# FAO Anyone in Valencia



## bobbylennox (Jul 13, 2011)

any advice with regards the best places to live would be greatly appreciated, we're looking for somewhere pet friendly, close to the sea and preferably with a pool, is this realistic?

we've seen quite a few that fitted the bill and budget but the big problem was that there were very few pet friendly rental accommodations.


----------



## sat (Jul 20, 2008)

Is that Communidad Valencia, Province Valencia, or Valencia City?
Community Valencia covers a very large area, so narrowing the area down may help people with answers.


----------



## bobbylennox (Jul 13, 2011)

the city preferably Sat, but if an ideal property became available within an easy commuting distance that wouldn't be a problem.


----------



## pladecalvo (Aug 11, 2010)

bobbylennox said:


> the city preferably Sat, but if an ideal property became available within an easy commuting distance that wouldn't be a problem.


There must be loads in the city because you can hardly walk down the pavement without getting your shoes covered in dog crap.


----------



## littleredrooster (Aug 3, 2008)

Probably cost arms and legs for anything like that close to the sea in the city.

However if you're just looking for an apartment it may be worth checking out the numerous Spanish holiday urbs on the coastal road just to the South past the Albufera park in the direction of Cullera, mostly right next to the beaches which are lovely and clean all the way down, but no dogs allowed. 

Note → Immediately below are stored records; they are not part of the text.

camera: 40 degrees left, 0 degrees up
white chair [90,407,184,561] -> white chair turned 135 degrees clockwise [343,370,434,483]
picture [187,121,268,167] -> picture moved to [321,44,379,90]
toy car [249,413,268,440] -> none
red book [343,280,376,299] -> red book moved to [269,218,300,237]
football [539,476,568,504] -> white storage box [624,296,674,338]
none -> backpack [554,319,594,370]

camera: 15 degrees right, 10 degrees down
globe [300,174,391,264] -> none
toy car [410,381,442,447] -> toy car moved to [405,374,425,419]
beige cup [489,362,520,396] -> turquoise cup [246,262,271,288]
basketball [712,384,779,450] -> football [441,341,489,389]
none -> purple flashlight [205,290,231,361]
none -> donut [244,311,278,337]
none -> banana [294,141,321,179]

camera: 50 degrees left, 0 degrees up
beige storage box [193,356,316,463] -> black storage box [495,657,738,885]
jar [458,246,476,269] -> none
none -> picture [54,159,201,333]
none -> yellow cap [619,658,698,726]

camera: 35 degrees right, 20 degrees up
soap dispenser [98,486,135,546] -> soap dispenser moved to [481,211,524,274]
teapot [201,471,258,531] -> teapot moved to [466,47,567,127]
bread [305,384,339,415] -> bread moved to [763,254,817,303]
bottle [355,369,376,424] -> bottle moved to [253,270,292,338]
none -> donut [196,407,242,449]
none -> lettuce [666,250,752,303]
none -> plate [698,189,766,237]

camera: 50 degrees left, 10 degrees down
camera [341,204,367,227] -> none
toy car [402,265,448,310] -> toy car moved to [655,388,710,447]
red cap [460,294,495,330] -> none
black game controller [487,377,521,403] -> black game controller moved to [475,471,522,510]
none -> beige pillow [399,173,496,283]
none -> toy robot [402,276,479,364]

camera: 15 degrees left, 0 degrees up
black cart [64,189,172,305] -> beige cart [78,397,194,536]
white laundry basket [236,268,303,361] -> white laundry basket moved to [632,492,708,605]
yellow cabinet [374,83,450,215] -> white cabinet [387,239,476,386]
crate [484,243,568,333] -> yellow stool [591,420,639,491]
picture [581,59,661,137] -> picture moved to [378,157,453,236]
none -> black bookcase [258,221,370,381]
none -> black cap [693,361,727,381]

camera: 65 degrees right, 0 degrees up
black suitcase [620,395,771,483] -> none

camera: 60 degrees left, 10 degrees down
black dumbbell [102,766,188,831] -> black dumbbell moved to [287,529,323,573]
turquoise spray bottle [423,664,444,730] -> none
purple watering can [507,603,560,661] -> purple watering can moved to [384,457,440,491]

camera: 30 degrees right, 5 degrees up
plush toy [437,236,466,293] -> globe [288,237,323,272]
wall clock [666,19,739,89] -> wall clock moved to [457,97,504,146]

If you want a detached villa or chalet with pool, there are loads a little inland in really nice areas within about twenty kms of the city centre at fairly reasonable rates.


----------



## bobbylennox (Jul 13, 2011)

thanks for the tips guys, we have a budget of around €800 a month, could anyone reccommend any specific area's to look for or which websites i should be using to check?


----------



## xabiaxica (Jun 23, 2009)

bobbylennox said:


> thanks for the tips guys, we have a budget of around €800 a month, could anyone reccommend any specific area's to look for or which websites i should be using to check?


is that just for rent?

have you tried searching on the rental links in the 'useful links' sticky' - you'll get some idea of what you can afford & where


----------



## bobbylennox (Jul 13, 2011)

xabiachica said:


> is that just for rent?
> 
> have you tried searching on the rental links in the 'useful links' sticky' - you'll get some idea of what you can afford & where


yeah, we're only planning on being there for a year or so, so we're not looking to buy.

thanks i'll check that thread now.


----------